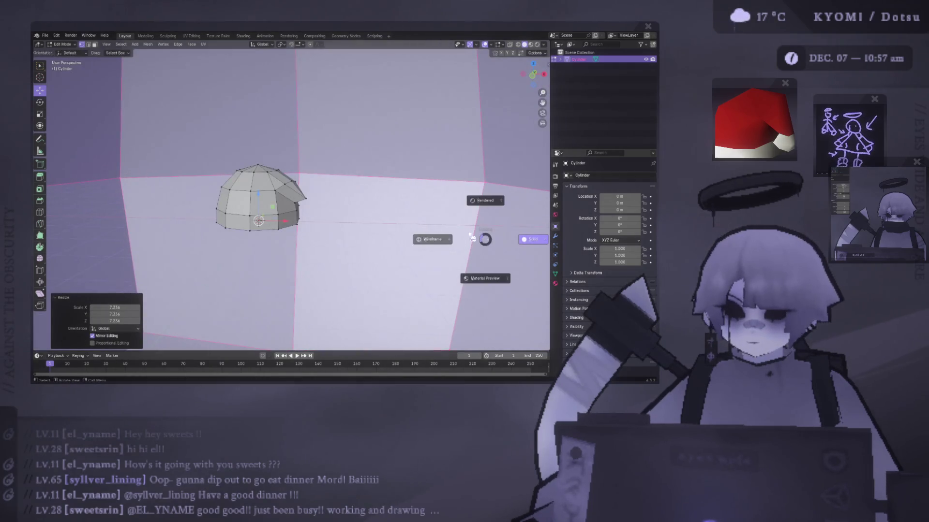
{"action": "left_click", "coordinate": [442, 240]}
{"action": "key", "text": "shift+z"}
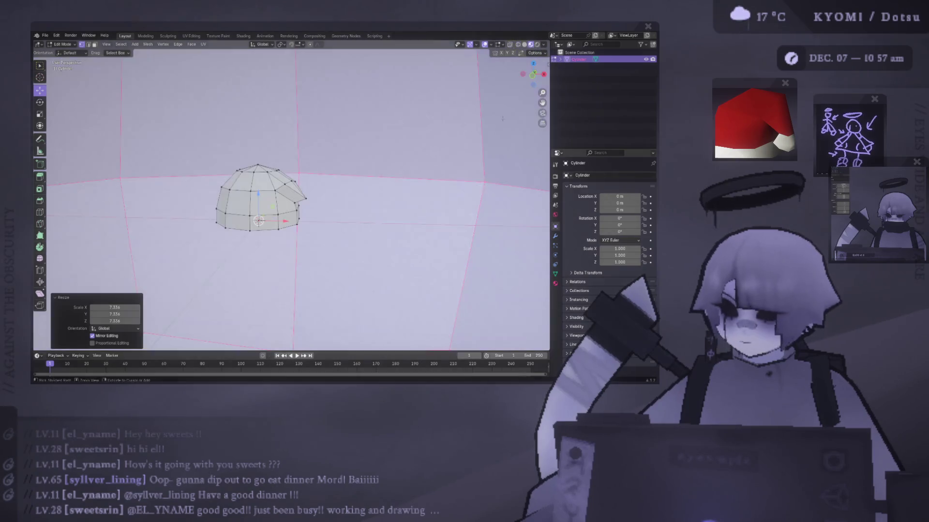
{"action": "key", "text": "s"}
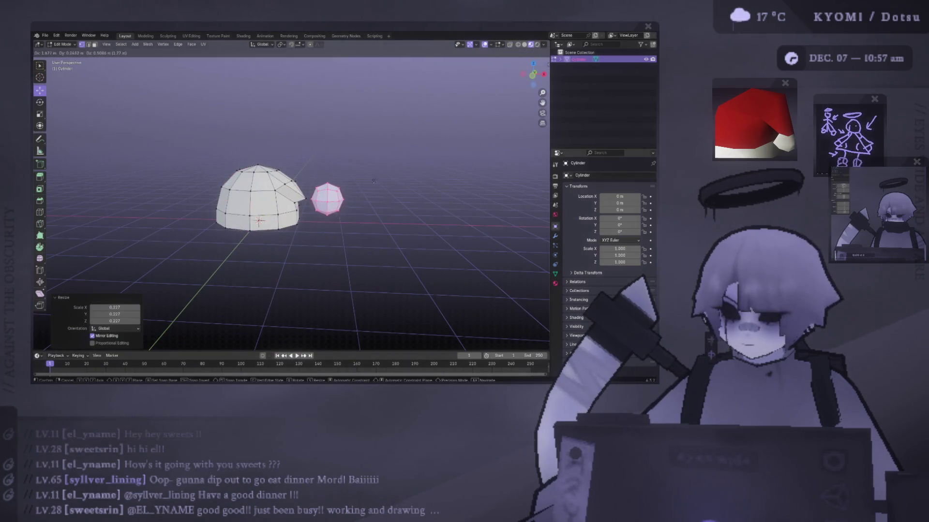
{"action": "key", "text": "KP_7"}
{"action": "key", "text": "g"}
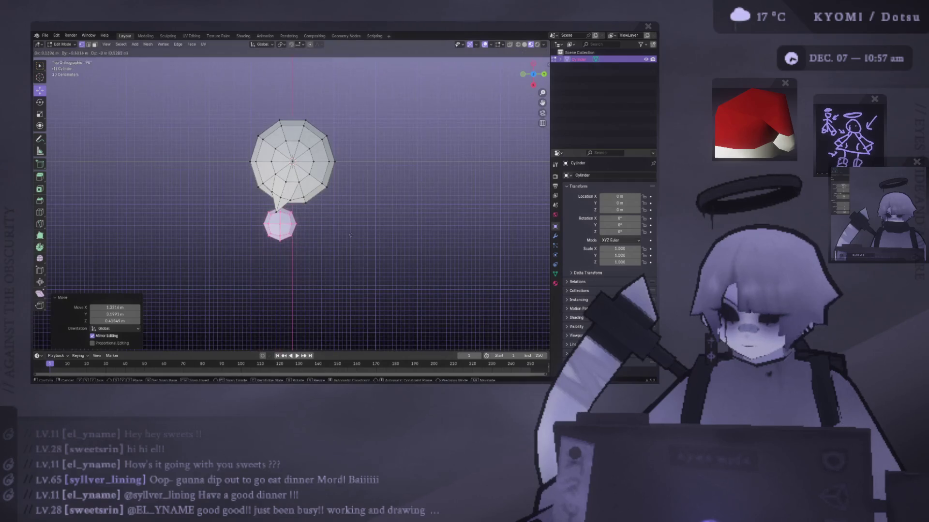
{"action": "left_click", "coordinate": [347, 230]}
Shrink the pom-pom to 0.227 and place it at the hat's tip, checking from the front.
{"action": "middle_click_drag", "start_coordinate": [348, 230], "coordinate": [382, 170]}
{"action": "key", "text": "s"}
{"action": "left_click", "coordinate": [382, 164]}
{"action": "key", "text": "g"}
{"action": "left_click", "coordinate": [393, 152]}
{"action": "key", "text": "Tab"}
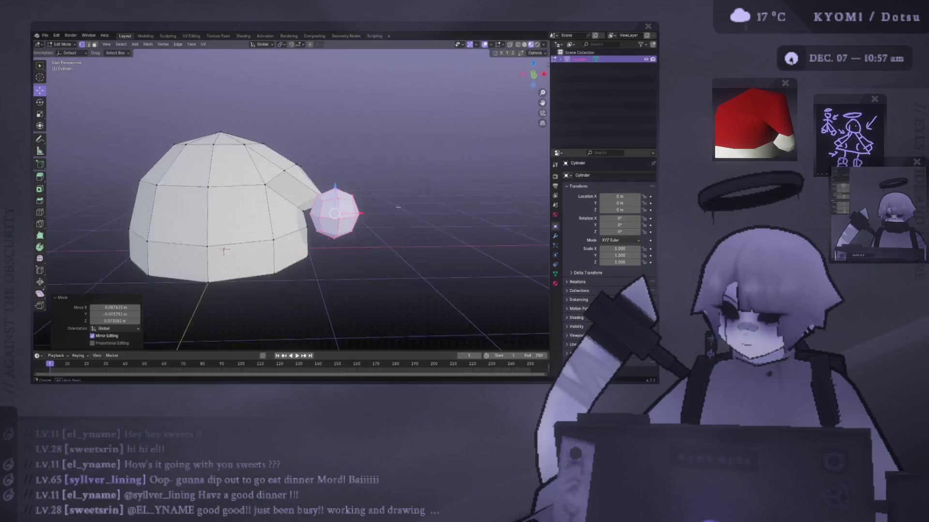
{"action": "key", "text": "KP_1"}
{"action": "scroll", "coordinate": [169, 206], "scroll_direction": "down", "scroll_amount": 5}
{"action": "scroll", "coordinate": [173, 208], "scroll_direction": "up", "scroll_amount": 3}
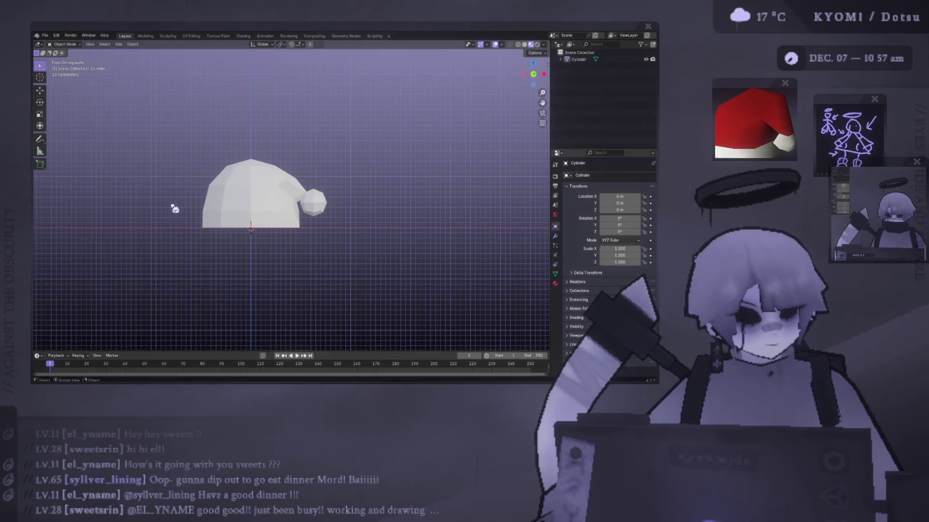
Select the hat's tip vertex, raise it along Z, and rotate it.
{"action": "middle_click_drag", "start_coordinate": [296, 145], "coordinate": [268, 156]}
-=-=-=-=-
- **Task objective**
Looking at the material above, state the number of lines that contain the word "text". Give nothing but that number.

- **Response to the exercise**
8